Réserve de chasse de Moremi
"Moremi fonctionne sur deux registres — le chenal boueux et la plaine ouverte — et on sent la bascule au moment précis où elle se produit."
Le mokoro a fendu un rideau de papyrus et le monde s’est ouvert. L’instant d’avant nous étions dans un tunnel vert étroit qui masquait le ciel, l’instant d’après nous nous trouvions sur un large lagon où un troupeau d’une quarantaine d’éléphants traversait à peut-être deux cents mètres. L’eau atteignait la poitrine des plus petits éléphanteaux. Les adultes avançaient avec une sorte de patience délibérée, trompes levées haut, oreilles battant doucement. Notre guide, Keitseng, a maintenu sa perche immobile. Nous sommes restés assis dans un silence absolu à regarder les éléphants traverser, le lagon se refermant derrière le dernier animal comme s’il n’avait jamais été troublé.
La réserve de chasse de Moremi couvre environ 5 000 kilomètres carrés dans la section nord-est du delta de l’Okavango, et son génie particulier est qu’elle contient les deux. La section occidentale — Xakanaxa, Third Bridge, la Porte Nord — est un vrai delta : chenaux, plaines inondées, roselières, îles flottantes de papyrus. La section orientale, vers la rivière Khwai et la Dépression de Mababe, est une forêt sèche et une brousse qui fonctionnent selon les règles de la savane. Les animaux circulent librement entre ces deux registres, et les visiteurs aussi, ce qui fait qu’on se retrouve à faire une balade en bateau le matin et à pister un léopard dans la forêt sèche de mopane l’après-midi. J’ai fait exactement ça lors de mon troisième jour et n’ai pas pu décider quelle version de Moremi je préférais.

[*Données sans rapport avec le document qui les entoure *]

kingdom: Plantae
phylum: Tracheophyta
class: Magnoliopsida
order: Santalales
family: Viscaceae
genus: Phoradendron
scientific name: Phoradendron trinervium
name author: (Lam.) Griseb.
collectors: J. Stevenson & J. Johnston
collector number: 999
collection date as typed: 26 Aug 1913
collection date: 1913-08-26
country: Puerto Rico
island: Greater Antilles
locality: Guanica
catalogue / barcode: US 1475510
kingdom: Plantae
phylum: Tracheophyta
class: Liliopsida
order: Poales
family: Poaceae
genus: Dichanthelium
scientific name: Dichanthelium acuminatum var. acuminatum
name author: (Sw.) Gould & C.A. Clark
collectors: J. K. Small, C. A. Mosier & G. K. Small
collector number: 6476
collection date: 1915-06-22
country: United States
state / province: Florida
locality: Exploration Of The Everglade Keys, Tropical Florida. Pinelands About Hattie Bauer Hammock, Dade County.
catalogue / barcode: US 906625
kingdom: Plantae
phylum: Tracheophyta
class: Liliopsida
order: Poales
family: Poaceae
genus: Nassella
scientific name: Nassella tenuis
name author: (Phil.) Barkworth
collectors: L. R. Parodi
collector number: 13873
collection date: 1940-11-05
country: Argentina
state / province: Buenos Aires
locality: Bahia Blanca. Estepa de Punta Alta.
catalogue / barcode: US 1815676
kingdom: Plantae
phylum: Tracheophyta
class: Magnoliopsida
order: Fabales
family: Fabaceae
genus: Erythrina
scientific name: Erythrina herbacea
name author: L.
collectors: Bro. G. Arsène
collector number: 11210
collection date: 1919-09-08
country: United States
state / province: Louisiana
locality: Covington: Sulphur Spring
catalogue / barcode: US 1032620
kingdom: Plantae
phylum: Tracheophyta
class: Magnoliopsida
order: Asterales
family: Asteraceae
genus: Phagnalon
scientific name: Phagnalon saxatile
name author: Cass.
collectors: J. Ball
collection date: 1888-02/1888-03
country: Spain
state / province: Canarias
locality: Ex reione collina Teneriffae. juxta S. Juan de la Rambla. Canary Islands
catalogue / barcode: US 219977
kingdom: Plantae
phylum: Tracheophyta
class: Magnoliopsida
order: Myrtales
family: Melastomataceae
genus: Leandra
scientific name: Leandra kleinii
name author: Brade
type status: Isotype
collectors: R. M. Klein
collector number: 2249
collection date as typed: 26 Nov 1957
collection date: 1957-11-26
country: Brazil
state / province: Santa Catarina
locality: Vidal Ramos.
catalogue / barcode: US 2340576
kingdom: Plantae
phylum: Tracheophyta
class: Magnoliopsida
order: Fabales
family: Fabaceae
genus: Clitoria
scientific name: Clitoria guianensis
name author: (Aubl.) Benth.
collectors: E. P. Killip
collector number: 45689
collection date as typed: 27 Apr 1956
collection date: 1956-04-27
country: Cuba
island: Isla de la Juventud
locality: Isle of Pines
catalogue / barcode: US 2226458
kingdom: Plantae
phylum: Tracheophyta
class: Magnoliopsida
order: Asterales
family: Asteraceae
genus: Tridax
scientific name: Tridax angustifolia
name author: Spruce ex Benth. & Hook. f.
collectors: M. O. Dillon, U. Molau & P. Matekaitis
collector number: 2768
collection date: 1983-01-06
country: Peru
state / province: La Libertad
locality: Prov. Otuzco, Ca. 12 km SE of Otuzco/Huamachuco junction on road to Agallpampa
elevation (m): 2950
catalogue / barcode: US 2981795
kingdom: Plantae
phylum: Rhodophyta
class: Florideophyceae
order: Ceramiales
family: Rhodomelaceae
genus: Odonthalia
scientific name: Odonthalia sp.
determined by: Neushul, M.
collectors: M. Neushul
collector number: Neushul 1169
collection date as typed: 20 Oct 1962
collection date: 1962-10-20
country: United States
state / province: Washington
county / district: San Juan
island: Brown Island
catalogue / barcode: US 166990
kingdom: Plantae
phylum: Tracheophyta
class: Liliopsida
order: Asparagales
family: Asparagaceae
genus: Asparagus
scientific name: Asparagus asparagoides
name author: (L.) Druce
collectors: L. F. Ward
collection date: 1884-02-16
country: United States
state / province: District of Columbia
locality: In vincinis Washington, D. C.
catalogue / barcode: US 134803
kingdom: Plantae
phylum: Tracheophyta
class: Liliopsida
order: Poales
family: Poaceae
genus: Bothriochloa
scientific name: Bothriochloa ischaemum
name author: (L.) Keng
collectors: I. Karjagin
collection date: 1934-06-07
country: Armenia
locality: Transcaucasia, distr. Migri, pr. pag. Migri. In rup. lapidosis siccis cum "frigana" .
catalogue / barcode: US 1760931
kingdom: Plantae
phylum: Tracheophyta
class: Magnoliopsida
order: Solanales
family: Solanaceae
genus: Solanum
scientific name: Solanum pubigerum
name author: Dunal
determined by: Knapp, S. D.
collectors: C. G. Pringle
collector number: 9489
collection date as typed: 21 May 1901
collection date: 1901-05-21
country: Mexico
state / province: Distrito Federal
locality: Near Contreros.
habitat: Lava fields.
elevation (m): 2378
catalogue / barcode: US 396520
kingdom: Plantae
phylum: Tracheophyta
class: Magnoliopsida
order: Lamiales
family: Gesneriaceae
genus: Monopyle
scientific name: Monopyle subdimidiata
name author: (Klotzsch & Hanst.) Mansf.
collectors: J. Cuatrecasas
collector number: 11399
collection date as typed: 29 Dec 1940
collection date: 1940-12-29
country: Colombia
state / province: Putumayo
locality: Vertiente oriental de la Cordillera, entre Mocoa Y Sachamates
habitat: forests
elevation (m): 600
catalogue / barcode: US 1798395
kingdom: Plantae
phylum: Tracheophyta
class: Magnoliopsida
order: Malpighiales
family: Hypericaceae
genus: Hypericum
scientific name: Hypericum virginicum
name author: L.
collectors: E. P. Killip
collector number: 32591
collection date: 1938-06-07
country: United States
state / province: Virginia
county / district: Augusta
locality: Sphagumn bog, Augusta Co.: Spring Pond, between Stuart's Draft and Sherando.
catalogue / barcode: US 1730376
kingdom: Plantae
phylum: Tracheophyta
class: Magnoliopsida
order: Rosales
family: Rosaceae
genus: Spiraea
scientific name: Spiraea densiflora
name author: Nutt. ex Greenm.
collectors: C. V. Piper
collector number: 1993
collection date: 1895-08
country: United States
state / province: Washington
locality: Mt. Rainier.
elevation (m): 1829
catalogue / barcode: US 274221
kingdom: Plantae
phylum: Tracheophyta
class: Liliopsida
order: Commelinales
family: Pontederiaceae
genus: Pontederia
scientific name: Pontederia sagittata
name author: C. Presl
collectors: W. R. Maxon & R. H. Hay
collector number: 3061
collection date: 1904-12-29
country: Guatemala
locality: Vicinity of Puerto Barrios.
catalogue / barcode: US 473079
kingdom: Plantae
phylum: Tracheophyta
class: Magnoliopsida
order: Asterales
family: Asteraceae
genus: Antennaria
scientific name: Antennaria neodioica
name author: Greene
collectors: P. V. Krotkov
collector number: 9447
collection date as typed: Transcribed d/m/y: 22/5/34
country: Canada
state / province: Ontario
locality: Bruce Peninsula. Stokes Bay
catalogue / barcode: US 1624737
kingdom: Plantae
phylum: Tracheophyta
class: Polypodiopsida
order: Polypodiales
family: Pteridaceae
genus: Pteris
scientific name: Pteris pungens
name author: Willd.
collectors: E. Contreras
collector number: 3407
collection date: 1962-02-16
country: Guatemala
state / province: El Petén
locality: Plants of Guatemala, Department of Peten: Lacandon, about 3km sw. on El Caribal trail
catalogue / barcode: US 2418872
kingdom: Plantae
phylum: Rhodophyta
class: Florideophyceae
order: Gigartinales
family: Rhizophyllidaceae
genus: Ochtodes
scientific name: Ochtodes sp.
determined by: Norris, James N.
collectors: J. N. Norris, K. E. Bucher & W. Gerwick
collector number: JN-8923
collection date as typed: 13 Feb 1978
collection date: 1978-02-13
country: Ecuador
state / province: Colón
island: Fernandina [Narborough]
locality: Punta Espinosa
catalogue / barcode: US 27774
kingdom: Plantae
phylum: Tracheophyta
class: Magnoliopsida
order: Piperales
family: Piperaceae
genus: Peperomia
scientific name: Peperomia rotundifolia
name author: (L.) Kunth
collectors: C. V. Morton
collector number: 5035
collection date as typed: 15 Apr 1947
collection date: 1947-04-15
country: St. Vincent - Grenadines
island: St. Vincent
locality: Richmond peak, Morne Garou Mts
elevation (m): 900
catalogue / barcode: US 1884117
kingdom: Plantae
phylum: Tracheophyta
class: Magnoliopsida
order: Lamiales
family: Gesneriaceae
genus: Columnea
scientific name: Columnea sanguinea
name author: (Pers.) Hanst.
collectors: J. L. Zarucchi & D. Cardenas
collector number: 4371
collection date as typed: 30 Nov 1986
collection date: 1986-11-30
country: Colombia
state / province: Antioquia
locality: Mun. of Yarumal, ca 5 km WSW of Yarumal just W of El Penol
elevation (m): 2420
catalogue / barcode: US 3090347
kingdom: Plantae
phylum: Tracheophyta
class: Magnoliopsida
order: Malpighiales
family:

La réserve a été créée en 1963, à l’initiative de la veuve du chef Moremi, Keaboka, qui a persuadé le peuple BaTawana de mettre de côté ses territoires de chasse traditionnels avant que la faune ne disparaisse entièrement. Cette histoire n’est pas anecdotique. Elle explique pourquoi Moremi a toujours semblé différente des concessions privées qui l’entourent — elle appartient aux gens qui vivent avec elle, et cette appartenance a survécu à plusieurs défis politiques et économiques qui auraient pu défaire une réserve gérée par l’État. La communauté continue de débattre de sa gestion. C’est sain. Cela signifie que la réserve est vivante dans un sens civique autant qu’écologique.
Conduire sur les pistes entre Third Bridge et Xakanaxa par un matin de septembre est l’une de ces expériences qui accumule les détails plus vite que la mémoire ne peut les trier. Le lechwe rouge traversant une plaine inondée peu profonde au galop, les sabots touchant à peine l’eau. Une cigogne à bec de sellier debout dans des eaux si immobiles qu’on la croirait artificielle. Des buffles par centaines progressant dans la brousse de mopane en une colonne qui met quinze minutes à dépasser le véhicule, leurs sabots soulevant un nuage de poussière rouge qui dérive sur la piste. Un lycaon, seul, trottant avec détermination sur le bord de la route avant de disparaître dans la lisière avec une économie de mouvement qui semblait presque méprisante.

Rouler en autonomie est possible à Moremi avec un 4x4 et une dose de sang-froid, et les campements de Third Bridge et Xakanaxa sont légendaires parmi les voyageurs overland — non pour leur confort, les équipements étant minimalistes, mais parce que les animaux traversent le camp la nuit et que personne n’a installé de clôture pour l’empêcher. J’étais assis près de mon feu de camp à Third Bridge quand j’ai vu un hippopotame brouter méthodiquement à la lisière de la lumière pendant quarante minutes. Il n’avait pas peur du feu. Il n’avait pas peur de moi. Moi, brièvement, j’avais peur de lui. C’est l’arrangement qui me semblait juste.
Quand y aller : De juin à octobre pour les meilleures observations de faune, les pistes sèches et les chenaux inondés accessibles en mokoro et en bateau à moteur. Juillet et août apportent les eaux les plus hautes, concentrant les animaux de façon spectaculaire. De novembre à avril c’est la saison des pluies — les chenaux s’ornent de nénuphars, l’observation des oiseaux atteint une intensité presque absurde et les foules disparaissent complètement. Certaines pistes deviennent impraticables sans un véhicule à forte garde au sol.